[Items from a data source]
'''
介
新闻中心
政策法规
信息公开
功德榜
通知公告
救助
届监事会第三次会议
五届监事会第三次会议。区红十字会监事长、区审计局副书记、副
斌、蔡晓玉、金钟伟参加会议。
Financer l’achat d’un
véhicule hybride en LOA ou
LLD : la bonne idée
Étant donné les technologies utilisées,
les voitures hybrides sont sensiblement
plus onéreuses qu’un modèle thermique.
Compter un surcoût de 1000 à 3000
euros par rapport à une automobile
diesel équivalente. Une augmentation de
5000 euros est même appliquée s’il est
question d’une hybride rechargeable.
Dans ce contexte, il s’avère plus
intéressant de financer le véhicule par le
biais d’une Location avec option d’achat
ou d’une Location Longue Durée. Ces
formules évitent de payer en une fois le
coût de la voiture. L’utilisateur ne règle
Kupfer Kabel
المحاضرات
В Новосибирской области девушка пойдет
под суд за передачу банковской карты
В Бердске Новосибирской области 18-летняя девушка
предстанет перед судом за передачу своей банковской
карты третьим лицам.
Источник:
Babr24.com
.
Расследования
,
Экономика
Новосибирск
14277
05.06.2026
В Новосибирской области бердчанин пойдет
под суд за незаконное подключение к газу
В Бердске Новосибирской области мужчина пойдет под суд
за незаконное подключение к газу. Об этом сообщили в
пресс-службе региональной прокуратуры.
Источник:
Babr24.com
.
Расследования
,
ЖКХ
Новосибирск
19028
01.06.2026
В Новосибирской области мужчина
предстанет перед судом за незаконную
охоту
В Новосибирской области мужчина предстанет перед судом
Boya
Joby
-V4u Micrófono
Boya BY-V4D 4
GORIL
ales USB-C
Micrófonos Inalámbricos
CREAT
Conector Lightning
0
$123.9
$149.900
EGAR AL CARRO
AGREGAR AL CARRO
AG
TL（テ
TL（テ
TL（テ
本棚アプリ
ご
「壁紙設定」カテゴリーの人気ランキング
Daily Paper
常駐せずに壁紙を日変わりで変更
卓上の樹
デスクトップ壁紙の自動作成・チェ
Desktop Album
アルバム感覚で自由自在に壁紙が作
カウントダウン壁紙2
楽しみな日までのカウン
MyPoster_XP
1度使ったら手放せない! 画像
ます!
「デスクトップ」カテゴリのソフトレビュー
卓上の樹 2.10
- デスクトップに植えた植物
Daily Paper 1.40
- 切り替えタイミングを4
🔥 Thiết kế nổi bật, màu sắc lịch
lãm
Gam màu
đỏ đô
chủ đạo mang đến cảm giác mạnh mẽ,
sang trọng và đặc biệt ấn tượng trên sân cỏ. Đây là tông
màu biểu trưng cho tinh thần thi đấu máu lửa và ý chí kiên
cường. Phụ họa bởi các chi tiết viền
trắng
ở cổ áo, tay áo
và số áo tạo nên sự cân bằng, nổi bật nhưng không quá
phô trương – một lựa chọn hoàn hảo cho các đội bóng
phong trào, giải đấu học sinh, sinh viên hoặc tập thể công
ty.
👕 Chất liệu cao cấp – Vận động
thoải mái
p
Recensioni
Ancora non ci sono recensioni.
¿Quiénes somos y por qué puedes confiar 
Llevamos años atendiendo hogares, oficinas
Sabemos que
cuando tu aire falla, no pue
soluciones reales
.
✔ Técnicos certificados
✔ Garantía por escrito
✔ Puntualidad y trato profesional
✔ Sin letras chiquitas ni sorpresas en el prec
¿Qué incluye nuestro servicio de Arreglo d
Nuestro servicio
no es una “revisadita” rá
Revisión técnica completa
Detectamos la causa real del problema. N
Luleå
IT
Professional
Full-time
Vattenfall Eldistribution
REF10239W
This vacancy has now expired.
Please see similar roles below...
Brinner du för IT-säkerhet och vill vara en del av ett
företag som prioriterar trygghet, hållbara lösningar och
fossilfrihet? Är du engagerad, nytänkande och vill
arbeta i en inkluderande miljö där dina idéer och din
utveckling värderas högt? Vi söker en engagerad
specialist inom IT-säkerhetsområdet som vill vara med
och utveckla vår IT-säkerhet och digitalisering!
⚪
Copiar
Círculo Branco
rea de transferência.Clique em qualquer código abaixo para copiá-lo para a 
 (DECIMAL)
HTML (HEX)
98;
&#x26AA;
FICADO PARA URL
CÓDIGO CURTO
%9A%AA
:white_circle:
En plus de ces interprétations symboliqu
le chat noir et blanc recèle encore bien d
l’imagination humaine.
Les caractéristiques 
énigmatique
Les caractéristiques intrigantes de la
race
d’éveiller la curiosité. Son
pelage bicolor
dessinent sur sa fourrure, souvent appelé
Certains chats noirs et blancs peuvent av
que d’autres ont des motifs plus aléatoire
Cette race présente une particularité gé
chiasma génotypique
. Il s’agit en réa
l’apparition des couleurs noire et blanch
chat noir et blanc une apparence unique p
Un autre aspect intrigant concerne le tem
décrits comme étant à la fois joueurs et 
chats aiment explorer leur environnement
'''
WHAT IS EXPECTED – Take the lines above from the one containing "В Новосибирской области мужчина предстанет" down to the one containing "énigmatique", and transcribe them exactly, both ends included.

TASK ANSWER –
В Новосибирской области мужчина предстанет перед судом
Boya
Joby
-V4u Micrófono
Boya BY-V4D 4
GORIL
ales USB-C
Micrófonos Inalámbricos
CREAT
Conector Lightning
0
$123.9
$149.900
EGAR AL CARRO
AGREGAR AL CARRO
AG
TL（テ
TL（テ
TL（テ
本棚アプリ
ご
「壁紙設定」カテゴリーの人気ランキング
Daily Paper
常駐せずに壁紙を日変わりで変更
卓上の樹
デスクトップ壁紙の自動作成・チェ
Desktop Album
アルバム感覚で自由自在に壁紙が作
カウントダウン壁紙2
楽しみな日までのカウン
MyPoster_XP
1度使ったら手放せない! 画像
ます!
「デスクトップ」カテゴリのソフトレビュー
卓上の樹 2.10
- デスクトップに植えた植物
Daily Paper 1.40
- 切り替えタイミングを4
🔥 Thiết kế nổi bật, màu sắc lịch
lãm
Gam màu
đỏ đô
chủ đạo mang đến cảm giác mạnh mẽ,
sang trọng và đặc biệt ấn tượng trên sân cỏ. Đây là tông
màu biểu trưng cho tinh thần thi đấu máu lửa và ý chí kiên
cường. Phụ họa bởi các chi tiết viền
trắng
ở cổ áo, tay áo
và số áo tạo nên sự cân bằng, nổi bật nhưng không quá
phô trương – một lựa chọn hoàn hảo cho các đội bóng
phong trào, giải đấu học sinh, sinh viên hoặc tập thể công
ty.
👕 Chất liệu cao cấp – Vận động
thoải mái
p
Recensioni
Ancora non ci sono recensioni.
¿Quiénes somos y por qué puedes confiar 
Llevamos años atendiendo hogares, oficinas
Sabemos que
cuando tu aire falla, no pue
soluciones reales
.
✔ Técnicos certificados
✔ Garantía por escrito
✔ Puntualidad y trato profesional
✔ Sin letras chiquitas ni sorpresas en el prec
¿Qué incluye nuestro servicio de Arreglo d
Nuestro servicio
no es una “revisadita” rá
Revisión técnica completa
Detectamos la causa real del problema. N
Luleå
IT
Professional
Full-time
Vattenfall Eldistribution
REF10239W
This vacancy has now expired.
Please see similar roles below...
Brinner du för IT-säkerhet och vill vara en del av ett
företag som prioriterar trygghet, hållbara lösningar och
fossilfrihet? Är du engagerad, nytänkande och vill
arbeta i en inkluderande miljö där dina idéer och din
utveckling värderas högt? Vi söker en engagerad
specialist inom IT-säkerhetsområdet som vill vara med
och utveckla vår IT-säkerhet och digitalisering!
⚪
Copiar
Círculo Branco
rea de transferência.Clique em qualquer código abaixo para copiá-lo para a 
 (DECIMAL)
HTML (HEX)
98;
&#x26AA;
FICADO PARA URL
CÓDIGO CURTO
%9A%AA
:white_circle:
En plus de ces interprétations symboliqu
le chat noir et blanc recèle encore bien d
l’imagination humaine.
Les caractéristiques 
énigmatique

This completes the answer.